[Source records start]

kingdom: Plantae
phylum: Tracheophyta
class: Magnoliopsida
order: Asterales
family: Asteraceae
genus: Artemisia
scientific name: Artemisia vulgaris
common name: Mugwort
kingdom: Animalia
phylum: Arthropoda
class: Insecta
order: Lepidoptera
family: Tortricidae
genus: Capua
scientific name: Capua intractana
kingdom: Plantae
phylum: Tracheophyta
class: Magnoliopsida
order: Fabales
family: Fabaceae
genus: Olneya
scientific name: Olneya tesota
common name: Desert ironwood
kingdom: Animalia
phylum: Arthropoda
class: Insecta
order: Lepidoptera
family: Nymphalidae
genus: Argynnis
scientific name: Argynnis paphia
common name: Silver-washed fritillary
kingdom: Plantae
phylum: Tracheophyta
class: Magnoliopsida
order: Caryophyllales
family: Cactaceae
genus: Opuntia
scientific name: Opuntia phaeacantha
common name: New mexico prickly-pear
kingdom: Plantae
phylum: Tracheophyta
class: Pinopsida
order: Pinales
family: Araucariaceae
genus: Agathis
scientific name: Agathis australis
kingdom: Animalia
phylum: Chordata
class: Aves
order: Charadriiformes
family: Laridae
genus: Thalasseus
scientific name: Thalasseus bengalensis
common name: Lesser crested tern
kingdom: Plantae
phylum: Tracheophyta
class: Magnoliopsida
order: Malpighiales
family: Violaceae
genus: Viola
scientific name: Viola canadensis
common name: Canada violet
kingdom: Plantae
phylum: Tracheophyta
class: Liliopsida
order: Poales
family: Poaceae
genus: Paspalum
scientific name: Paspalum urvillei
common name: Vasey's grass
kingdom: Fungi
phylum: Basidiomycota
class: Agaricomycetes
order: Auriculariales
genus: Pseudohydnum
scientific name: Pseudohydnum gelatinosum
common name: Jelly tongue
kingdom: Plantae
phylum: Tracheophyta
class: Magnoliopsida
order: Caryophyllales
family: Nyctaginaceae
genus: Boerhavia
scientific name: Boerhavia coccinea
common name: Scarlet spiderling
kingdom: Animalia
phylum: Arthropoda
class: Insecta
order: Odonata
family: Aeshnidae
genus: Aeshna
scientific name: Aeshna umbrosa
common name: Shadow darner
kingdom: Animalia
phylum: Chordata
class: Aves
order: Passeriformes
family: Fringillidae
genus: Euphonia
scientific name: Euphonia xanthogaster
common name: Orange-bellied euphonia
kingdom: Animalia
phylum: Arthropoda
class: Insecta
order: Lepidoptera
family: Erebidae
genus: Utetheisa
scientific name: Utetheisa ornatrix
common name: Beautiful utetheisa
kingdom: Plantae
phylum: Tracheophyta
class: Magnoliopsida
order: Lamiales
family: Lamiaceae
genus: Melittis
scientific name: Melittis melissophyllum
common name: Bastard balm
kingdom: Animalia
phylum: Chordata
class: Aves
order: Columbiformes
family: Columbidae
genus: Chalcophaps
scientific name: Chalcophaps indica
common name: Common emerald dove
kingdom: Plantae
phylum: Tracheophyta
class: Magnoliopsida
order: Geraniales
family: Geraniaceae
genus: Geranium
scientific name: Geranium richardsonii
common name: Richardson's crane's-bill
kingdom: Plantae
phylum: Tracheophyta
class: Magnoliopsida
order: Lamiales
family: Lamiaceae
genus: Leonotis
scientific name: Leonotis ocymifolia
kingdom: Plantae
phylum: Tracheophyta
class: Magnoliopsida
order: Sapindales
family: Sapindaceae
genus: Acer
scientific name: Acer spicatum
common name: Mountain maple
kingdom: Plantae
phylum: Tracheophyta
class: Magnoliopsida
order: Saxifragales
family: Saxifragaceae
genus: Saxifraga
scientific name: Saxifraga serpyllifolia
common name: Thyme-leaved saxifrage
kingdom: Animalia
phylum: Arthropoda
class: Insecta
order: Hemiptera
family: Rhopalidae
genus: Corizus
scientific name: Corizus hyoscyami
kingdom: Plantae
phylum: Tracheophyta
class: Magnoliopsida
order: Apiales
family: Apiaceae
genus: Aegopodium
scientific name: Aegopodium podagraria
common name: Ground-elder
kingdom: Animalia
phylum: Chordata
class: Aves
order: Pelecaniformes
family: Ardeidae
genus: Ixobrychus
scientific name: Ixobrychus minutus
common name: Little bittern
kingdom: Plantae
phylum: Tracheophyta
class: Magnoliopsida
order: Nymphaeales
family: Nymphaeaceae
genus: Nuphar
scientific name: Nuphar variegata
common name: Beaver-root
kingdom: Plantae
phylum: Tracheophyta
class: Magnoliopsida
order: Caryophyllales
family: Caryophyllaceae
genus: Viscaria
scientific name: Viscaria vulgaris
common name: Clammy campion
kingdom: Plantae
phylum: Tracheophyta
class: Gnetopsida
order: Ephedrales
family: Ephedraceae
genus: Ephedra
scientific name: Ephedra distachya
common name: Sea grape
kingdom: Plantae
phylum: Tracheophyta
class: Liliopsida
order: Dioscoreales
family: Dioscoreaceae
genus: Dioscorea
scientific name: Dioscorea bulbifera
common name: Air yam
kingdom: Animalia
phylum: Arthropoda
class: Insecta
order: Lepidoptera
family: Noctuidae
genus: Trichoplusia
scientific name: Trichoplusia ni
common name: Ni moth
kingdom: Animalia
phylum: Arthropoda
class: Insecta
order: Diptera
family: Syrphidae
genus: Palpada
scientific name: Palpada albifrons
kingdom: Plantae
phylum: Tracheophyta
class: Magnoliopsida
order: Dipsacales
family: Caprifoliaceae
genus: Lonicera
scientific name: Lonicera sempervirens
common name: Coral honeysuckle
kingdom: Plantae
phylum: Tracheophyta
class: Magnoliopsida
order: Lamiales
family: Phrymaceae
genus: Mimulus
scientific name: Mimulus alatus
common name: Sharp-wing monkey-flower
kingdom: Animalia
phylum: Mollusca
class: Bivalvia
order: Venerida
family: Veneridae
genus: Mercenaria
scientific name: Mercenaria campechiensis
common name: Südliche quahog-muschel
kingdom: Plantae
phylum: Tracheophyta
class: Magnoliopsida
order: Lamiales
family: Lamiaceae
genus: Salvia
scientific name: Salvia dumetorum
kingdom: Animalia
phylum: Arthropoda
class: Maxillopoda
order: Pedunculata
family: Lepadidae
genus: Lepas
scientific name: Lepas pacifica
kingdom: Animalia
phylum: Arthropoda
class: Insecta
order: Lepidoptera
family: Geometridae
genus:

[Source records end]

Directions | Quote the entries from the line with "family: Caprifoliaceae" up to and including the line with "scientific name: Mercenaria campechiensis", keeping every line as it appears.

Finished task |
family: Caprifoliaceae
genus: Lonicera
scientific name: Lonicera sempervirens
common name: Coral honeysuckle
kingdom: Plantae
phylum: Tracheophyta
class: Magnoliopsida
order: Lamiales
family: Phrymaceae
genus: Mimulus
scientific name: Mimulus alatus
common name: Sharp-wing monkey-flower
kingdom: Animalia
phylum: Mollusca
class: Bivalvia
order: Venerida
family: Veneridae
genus: Mercenaria
scientific name: Mercenaria campechiensis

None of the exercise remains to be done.